A woman in her early forties walks into one of your stores. She has been thinking about a particular jacket for two weeks. She came in today to buy it. She picks it up, tries it on, checks the mirror. It fits. The price makes sense. She is close to buying.
Then a track comes on that reminds her of a bar she went to in college.
She does not consciously register the music. She does not think about playlists or brand positioning. She just feels, for a second, like something is off. The jacket is still good. But the moment has shifted. She puts it back. She tells herself she will think about it.
That sequence plays out in retail stores every day. The research on music congruence, going back to Areni and Kim in 1993, consistently shows that when the audio in a store conflicts with the customer’s expectations for the space, purchase confidence drops. Customers do not blame the music. They downgrade the brand. They walk out thinking “maybe later,” and most of them do not come back for that item.

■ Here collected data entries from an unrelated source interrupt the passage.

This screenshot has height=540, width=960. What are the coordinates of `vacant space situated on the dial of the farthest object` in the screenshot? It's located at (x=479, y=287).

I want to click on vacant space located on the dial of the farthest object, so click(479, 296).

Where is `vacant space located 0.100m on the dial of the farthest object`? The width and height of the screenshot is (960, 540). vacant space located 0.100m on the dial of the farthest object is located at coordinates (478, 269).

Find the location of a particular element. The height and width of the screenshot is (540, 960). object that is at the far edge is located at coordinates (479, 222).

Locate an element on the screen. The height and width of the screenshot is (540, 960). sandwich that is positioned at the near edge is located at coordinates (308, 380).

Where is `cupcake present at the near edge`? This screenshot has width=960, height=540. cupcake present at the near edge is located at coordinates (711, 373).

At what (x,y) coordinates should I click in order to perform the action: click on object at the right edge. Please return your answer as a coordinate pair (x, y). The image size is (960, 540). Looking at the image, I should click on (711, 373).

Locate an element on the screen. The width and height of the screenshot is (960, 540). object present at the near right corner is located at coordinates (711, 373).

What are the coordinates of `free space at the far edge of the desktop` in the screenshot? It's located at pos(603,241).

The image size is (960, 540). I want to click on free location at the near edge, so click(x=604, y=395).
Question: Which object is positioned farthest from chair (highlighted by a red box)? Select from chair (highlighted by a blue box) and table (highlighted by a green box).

The effect runs both directions. Customers who walk into a space where the music matches what they expect from the brand spend more time there, report higher satisfaction, and show a measurably higher willingness to pay. Areni and Kim found that gap at 8 to 12 percent on willingness to pay alone. That number has held up across follow-up studies in different retail categories.
North, Hargreaves, and McKendrick added an important detail: customers update their assessment of a store continuously throughout the visit. The audio is not a first impression that fades. A playlist that starts well and drifts into something off-brand does not get credit for the good start. The customer’s perception adjusts to the worst moment.
What is your music really saying about your brand? #
Walk through your own brand standards document. You will find specifications for fixture finish, signage font, lighting color temperature, even the scent in some cases. You will almost certainly find nothing about the audio playing in the store.
In a multi-location operation, that gap multiplies. Each store ends up with whatever the regional manager set up, whatever the streaming service surfaced that week, whatever the opening associate thought sounded good on a Tuesday morning. The brand team built a visual environment with precision. The audio is improvised.
This matters because music is continuous sensory input. It runs from the moment a customer walks in until the moment they leave. Every other brand signal, the fixtures, the signage, the lighting, stays constant. The audio changes track every three minutes. Each new track is either reinforcing the brand or undercutting it, and nobody in the organization is watching which one.
There is a concrete step you can take this week. Walk three of your stores during peak hours. Stand near the fitting rooms or the register for fifteen minutes and listen. Ask yourself whether each track that plays sounds like it belongs in the space your brand team designed. If you notice even one that feels wrong, your customers noticed it too. They just did not tell you. They adjusted their opinion of the store instead.